# DH holiday suggestions



## richjar (Jan 8, 2006)

hiya
I'm at work bored and thinking of getting away for a bike trip. Looking at 1st week of Sept or maybe last week of Aug, for mostly downhill alps type riding. I fancy a change from Morzine/Les Gets, but I'm worried the lifts are going to start closing then. 
Any ideas/suggestions?

thanks!


----------



## Nsynk (Sep 30, 2008)

les deux alpes and alpe de huez are ace and right next to each other so you get two areas to ride. Here is an example of the trails (from my headcam at the Mondial du VTT)

http://www.pinkbike.com/video/88037/.

Or you could google "mountain of hell" or "megavalanche" for more videos from the resorts

The lifts close on 1st sept so last week in August is a must.


----------



## richjar (Jan 8, 2006)

thanks for the tip! I'll check it out...


----------



## mcgemski (Nov 6, 2008)

Les Deux Alpes is excelent. Have you also though about the Pyrenees. I have just come back from three weeks riding there and still didnt get all the riding done that I wanted to. The best place to start would be Andorra which has two bike parks (one in Val Nord and the other in Soldeu), then there is Lucheon and Ax Les Thermes in France and La Molina in Spain. If you want full-on free ride and want to fly then try Finale in Italy, which is my favourite place to ride in europe and easy to get to via plane. Also there is riding along the coast in France at Monaco and Nice which you could also check out from finale. Finally, you also have to check out two other Italian possibilities, Livingo and Pila. Pila for more Downhill, Livingo for more freeride/single track. 

My only real advice would be to not be to strict on riding in france, there is often better, less busy riding to be had elsewhere. This often works out cheap and is why I was a way for 3 weeks this year instead of the normal 2.

Listed records:
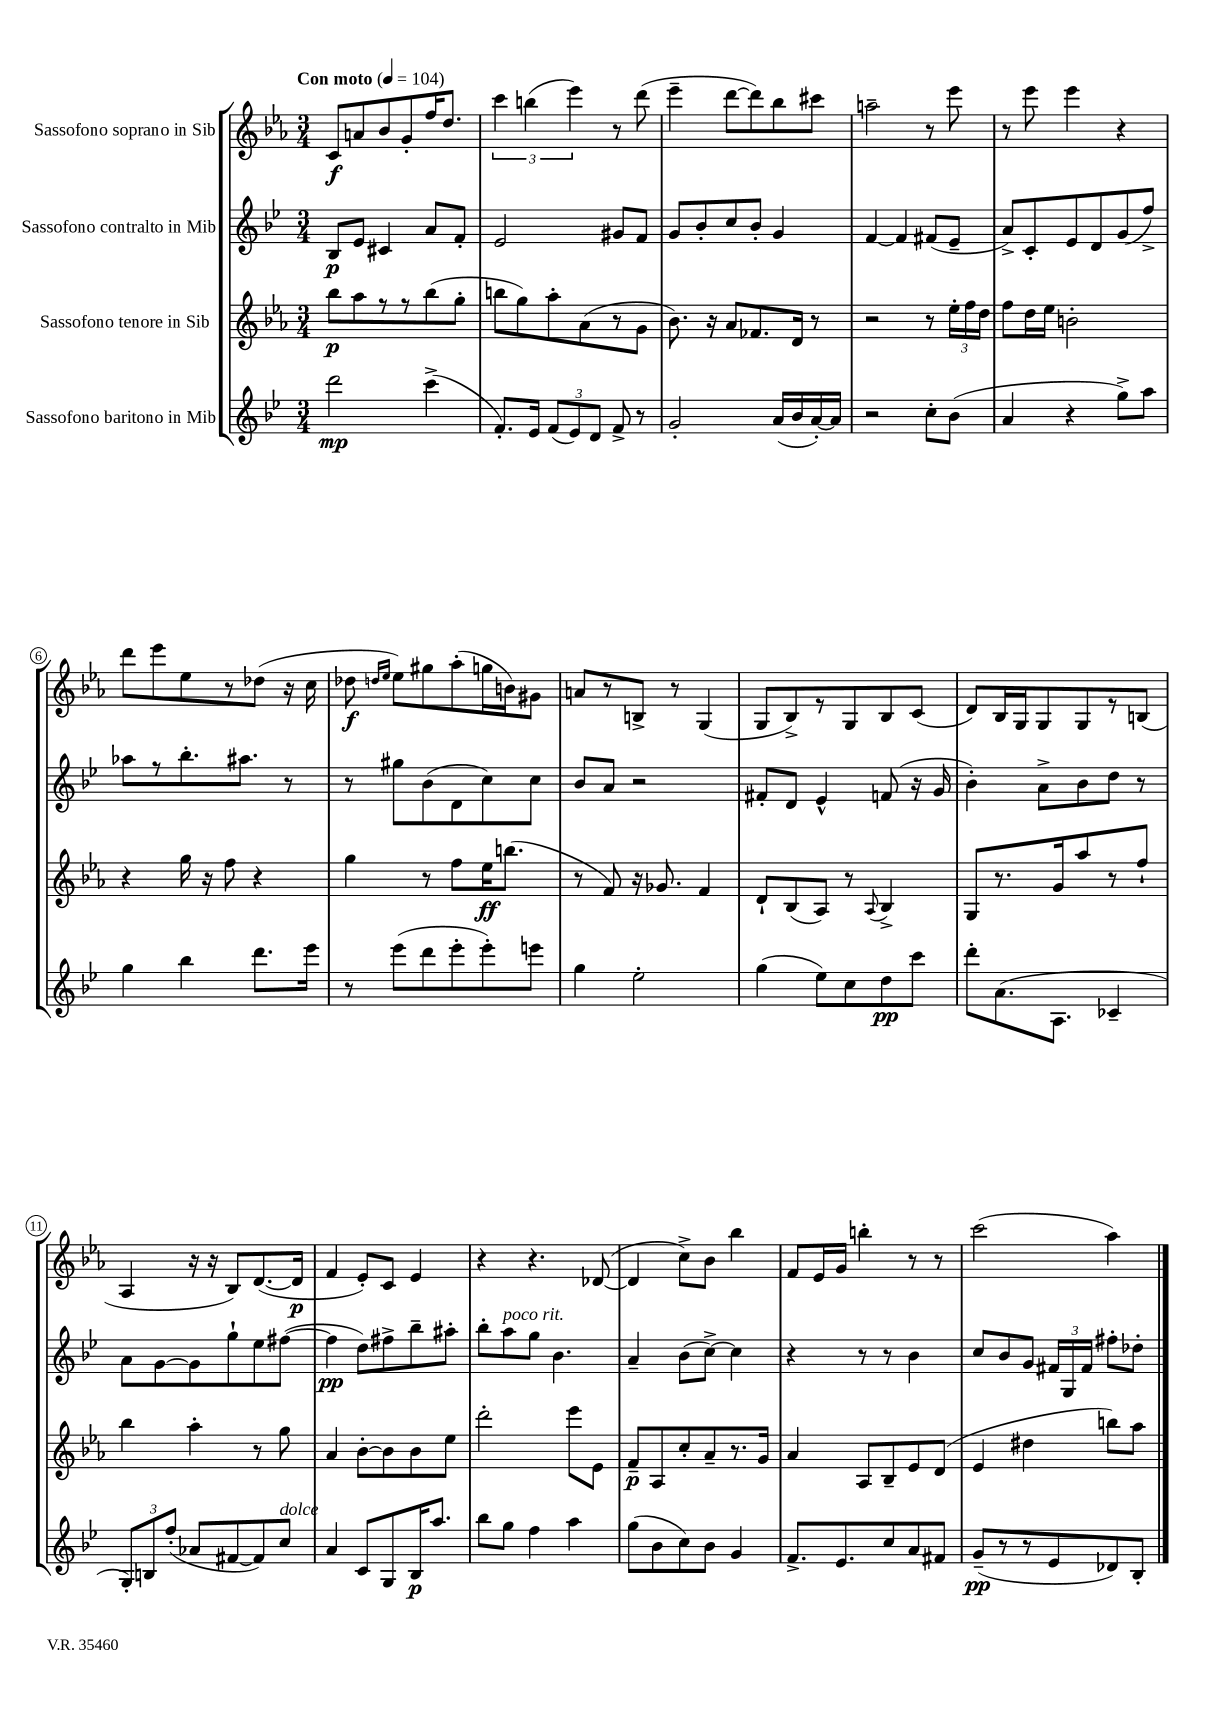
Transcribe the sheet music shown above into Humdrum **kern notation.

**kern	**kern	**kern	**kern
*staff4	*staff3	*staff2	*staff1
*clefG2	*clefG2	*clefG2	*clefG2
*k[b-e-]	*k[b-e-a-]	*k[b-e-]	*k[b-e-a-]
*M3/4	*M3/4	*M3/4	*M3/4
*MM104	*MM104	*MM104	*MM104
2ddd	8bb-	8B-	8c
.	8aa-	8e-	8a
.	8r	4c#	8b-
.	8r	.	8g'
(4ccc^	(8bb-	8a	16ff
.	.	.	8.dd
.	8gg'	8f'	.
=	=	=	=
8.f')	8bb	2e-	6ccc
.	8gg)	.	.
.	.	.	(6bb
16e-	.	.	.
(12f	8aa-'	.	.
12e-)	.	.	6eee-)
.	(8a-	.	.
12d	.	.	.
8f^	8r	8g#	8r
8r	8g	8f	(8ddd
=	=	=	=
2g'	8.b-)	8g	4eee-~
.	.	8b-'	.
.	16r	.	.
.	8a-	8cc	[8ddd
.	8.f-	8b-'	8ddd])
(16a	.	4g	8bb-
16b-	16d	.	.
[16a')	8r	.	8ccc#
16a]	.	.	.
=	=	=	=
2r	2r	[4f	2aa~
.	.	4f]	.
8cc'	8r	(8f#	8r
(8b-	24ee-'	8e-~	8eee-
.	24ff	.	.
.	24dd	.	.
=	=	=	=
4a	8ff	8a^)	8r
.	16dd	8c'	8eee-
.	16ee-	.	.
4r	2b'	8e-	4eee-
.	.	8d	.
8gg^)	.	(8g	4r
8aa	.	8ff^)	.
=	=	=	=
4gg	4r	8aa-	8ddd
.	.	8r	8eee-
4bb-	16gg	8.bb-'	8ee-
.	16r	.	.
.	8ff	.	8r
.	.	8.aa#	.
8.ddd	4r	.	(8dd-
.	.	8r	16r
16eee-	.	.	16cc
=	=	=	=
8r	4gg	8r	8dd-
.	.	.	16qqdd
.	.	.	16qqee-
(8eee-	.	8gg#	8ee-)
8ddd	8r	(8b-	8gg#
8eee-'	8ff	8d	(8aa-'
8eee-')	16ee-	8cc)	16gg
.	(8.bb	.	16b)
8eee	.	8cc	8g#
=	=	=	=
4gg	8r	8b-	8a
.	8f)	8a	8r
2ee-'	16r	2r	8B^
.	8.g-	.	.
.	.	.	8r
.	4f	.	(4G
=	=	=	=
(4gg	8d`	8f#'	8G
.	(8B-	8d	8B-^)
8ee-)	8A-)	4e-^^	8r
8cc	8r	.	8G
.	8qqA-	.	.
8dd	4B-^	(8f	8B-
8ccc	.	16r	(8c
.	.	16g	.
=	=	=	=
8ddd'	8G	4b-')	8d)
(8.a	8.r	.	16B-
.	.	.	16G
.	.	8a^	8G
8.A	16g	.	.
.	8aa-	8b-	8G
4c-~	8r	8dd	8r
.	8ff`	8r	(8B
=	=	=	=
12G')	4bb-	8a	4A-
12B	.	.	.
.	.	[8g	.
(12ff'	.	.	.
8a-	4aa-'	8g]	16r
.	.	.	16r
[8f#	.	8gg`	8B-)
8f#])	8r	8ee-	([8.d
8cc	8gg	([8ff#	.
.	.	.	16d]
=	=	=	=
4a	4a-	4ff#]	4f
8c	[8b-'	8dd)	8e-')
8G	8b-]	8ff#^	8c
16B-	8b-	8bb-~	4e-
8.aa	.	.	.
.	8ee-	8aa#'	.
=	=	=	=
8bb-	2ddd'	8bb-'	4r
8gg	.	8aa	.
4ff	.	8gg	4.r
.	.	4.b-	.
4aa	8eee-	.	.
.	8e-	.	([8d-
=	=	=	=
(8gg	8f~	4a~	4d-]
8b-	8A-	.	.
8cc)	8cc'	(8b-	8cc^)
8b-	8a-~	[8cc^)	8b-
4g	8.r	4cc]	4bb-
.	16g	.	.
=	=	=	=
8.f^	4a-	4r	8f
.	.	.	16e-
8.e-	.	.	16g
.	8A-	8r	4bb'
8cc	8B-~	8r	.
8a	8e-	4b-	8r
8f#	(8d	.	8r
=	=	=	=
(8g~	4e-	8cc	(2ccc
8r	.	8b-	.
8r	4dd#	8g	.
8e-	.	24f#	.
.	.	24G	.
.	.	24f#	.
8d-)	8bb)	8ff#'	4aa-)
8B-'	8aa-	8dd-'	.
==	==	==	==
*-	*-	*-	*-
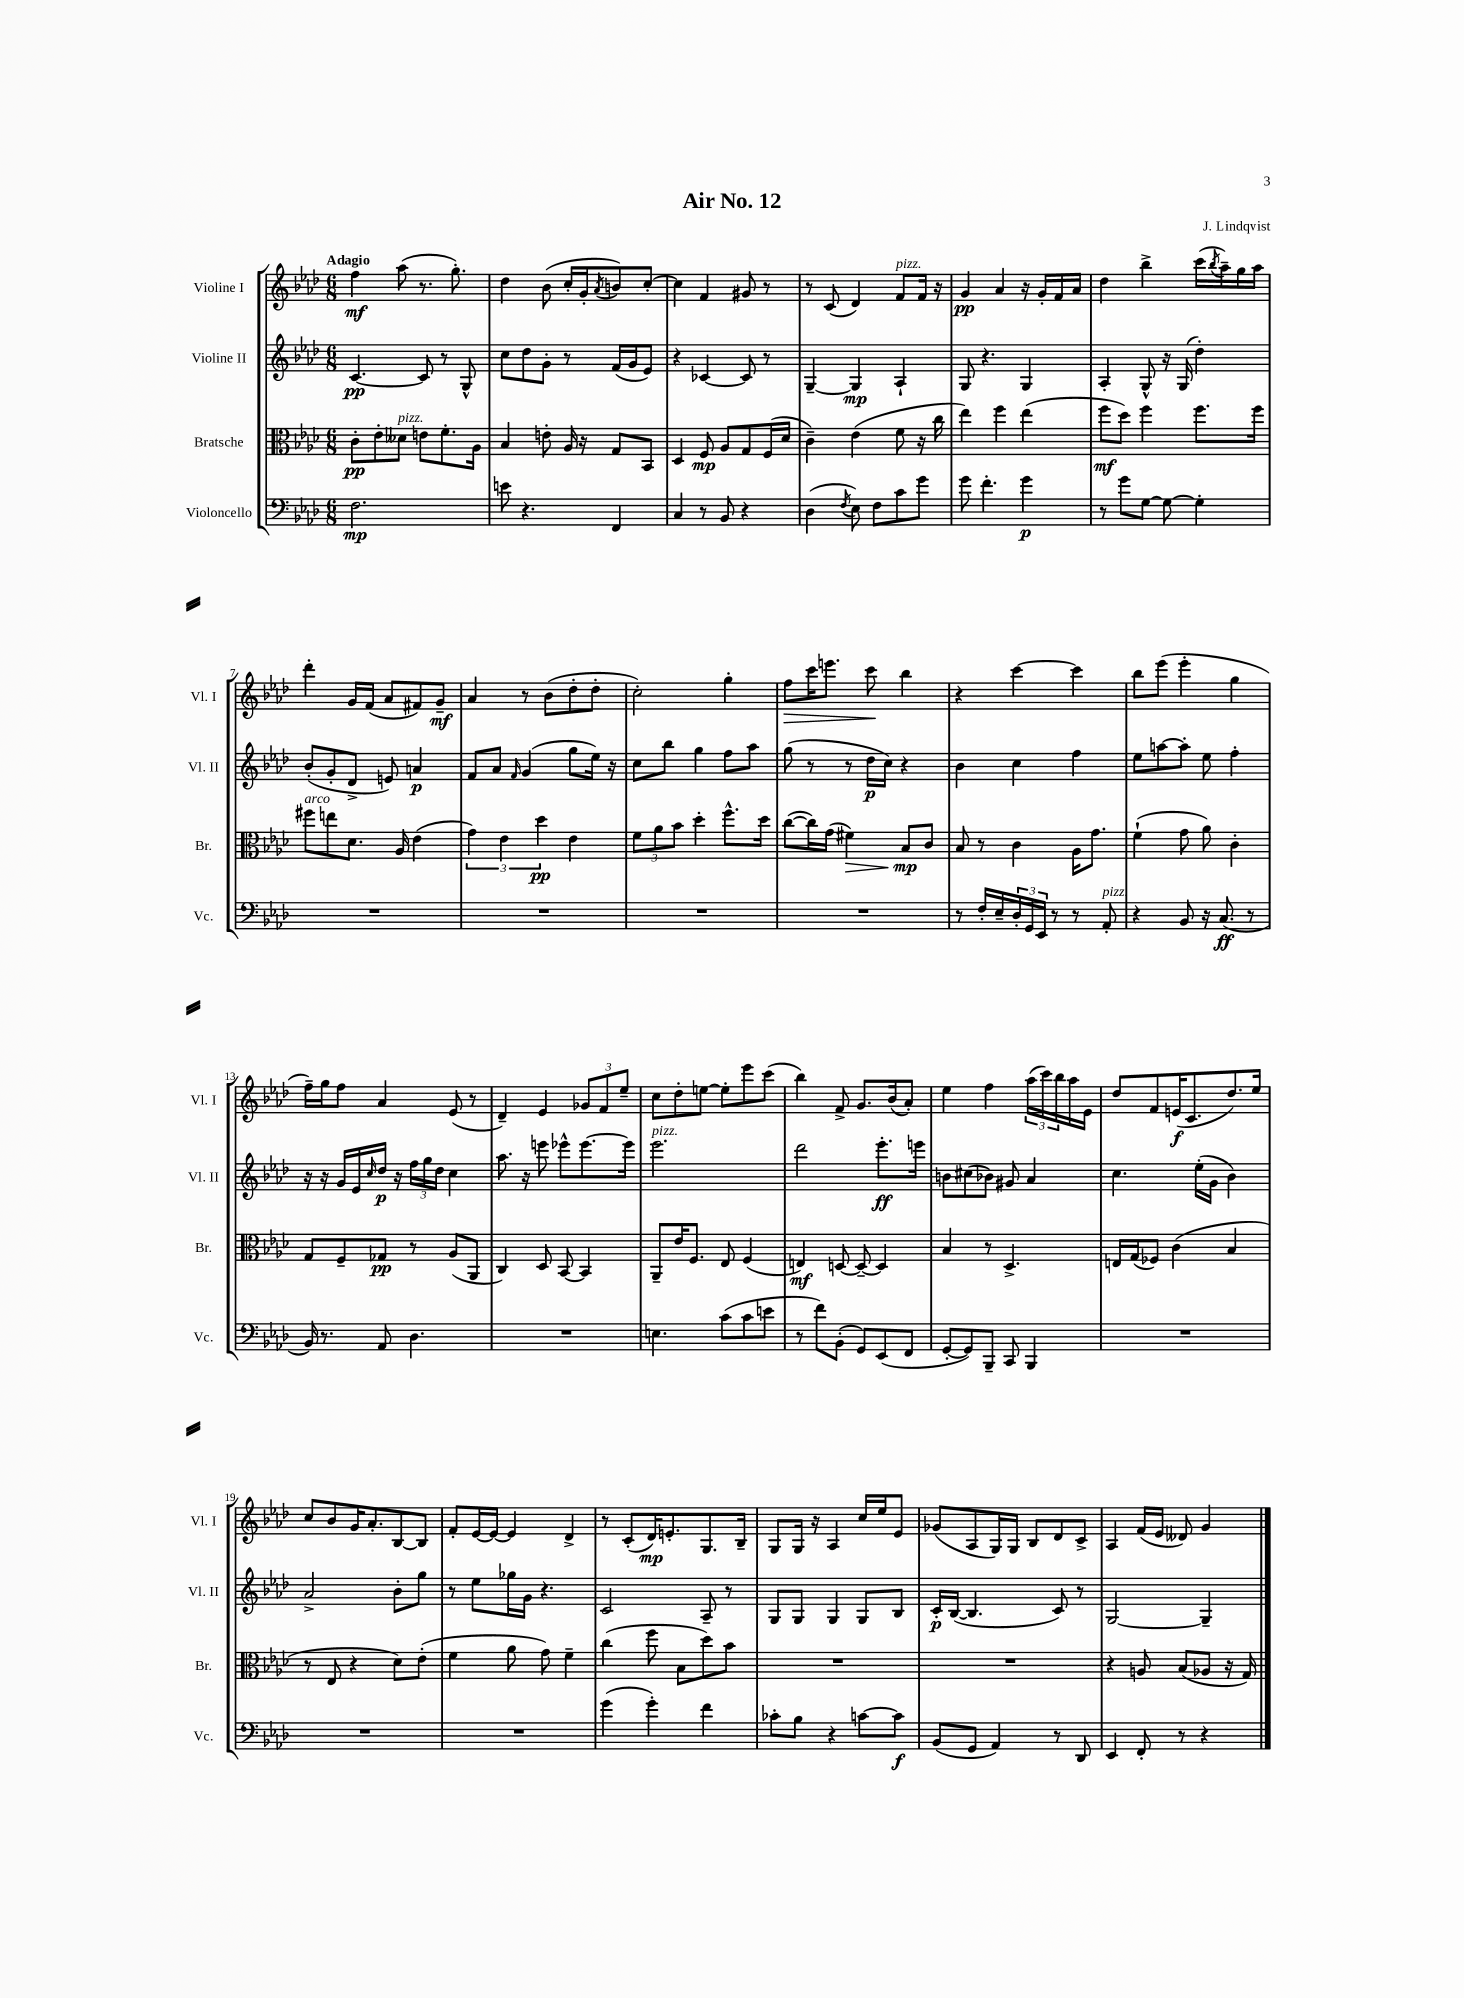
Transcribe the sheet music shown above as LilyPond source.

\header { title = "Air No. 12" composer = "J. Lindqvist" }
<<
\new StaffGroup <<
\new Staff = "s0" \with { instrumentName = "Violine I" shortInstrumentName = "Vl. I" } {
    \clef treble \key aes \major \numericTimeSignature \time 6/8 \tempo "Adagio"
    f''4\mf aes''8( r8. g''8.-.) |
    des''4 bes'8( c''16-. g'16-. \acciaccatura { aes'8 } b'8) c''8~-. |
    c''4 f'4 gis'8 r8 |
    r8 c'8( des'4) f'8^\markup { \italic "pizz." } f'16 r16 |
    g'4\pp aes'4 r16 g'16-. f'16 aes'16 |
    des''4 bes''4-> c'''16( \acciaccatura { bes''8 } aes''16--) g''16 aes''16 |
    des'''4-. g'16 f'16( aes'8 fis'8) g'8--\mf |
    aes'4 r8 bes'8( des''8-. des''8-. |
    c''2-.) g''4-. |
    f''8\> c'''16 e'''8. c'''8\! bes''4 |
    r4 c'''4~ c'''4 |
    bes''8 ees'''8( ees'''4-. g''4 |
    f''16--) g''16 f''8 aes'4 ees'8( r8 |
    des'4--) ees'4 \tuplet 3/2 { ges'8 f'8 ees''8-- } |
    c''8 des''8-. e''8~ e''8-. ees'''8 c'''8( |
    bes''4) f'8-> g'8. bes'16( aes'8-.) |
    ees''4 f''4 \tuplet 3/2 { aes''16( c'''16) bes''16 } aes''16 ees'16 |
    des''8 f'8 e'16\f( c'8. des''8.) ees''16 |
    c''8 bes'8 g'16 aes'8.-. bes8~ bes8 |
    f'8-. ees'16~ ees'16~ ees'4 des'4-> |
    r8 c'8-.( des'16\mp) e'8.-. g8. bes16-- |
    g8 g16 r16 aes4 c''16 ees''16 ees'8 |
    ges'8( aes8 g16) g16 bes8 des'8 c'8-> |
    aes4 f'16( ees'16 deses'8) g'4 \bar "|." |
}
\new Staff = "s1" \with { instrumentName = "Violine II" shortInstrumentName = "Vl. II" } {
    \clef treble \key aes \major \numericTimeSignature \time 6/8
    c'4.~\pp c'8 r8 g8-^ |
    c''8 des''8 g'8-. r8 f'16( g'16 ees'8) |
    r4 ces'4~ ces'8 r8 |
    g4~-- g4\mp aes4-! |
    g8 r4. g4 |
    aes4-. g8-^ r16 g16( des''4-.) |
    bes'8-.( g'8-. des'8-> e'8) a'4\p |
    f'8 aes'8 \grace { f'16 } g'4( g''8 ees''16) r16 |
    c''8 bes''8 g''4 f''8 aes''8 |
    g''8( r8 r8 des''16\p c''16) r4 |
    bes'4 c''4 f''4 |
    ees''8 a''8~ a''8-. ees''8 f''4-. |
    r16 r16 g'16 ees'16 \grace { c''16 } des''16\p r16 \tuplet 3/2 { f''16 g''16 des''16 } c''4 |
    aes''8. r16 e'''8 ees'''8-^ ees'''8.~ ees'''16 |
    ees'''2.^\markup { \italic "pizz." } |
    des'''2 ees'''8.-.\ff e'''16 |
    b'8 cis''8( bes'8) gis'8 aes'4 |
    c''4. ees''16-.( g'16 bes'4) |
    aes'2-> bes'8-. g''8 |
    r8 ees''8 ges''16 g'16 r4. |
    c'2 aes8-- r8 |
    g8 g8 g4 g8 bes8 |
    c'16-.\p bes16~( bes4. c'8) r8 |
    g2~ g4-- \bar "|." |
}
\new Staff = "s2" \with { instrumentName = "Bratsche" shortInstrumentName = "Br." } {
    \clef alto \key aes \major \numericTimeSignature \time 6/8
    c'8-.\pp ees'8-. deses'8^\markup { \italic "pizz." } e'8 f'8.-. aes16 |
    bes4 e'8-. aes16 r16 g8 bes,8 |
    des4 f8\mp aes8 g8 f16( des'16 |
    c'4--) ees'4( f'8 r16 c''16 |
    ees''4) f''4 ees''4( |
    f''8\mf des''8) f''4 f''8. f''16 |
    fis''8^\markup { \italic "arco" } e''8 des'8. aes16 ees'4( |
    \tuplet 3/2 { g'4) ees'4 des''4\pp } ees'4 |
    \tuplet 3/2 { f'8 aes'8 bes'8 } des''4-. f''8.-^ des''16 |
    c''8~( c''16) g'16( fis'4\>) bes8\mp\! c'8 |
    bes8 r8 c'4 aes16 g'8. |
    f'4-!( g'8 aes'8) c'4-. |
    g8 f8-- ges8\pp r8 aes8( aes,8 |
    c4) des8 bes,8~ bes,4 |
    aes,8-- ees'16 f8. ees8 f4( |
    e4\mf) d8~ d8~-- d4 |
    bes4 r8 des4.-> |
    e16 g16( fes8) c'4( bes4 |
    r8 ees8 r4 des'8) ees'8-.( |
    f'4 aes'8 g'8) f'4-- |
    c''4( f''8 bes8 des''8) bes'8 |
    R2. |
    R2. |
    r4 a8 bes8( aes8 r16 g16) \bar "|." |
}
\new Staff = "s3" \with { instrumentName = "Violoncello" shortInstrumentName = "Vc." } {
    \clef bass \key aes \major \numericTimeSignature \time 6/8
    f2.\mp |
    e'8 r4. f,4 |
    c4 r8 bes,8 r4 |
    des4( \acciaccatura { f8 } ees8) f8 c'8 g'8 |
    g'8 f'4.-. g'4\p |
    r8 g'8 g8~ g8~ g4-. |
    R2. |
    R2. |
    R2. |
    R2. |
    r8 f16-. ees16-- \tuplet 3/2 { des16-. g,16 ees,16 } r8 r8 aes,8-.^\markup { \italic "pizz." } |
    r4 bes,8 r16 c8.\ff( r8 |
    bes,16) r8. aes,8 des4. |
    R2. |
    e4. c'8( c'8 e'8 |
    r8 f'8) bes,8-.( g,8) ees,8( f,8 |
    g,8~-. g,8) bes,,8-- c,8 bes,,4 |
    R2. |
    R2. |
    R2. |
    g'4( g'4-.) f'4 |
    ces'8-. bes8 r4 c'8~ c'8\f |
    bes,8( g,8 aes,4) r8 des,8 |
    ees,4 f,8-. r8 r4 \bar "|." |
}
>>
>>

Problems and tasks:
a) In the downhill holiday thread, which place does mcgemski name as his favorite place to ride in Europe?
b) Carry on the downhill holiday thread from the point where it stops.

Responses to the tasks:
a) Finale in Italy.

b)
Good luck with deciding where to go.


----------



## seosamh (Mar 17, 2007)

if you want trail where you'll never meet a sole, this could be a good shout, i'm heading up to the torridon area in scotland in september, youth hosteling it for a week, the area and trails will be second to none i reckon, and pretty remote so care needs to be taken. but apprently some of the best trail the uk has to offer, proper natural mtbing.

but no lifts, you need to make you own way up these feckers to get the good dh stuff. 

if you want, i'll post a map of the trails i'm going to be trying.. information is a bit sparse on the ground mind you, but it's more adventure mtb than trail centre  (more than few 6/7km dh), for forum posts etc http://www.bikemagic.com/search/torridon.

it's an option anyhow, should state that september is often decent in scotland, weather wise, but it can be brutal also, so bring waterproofs and warm clothes!


----------



## richjar (Jan 8, 2006)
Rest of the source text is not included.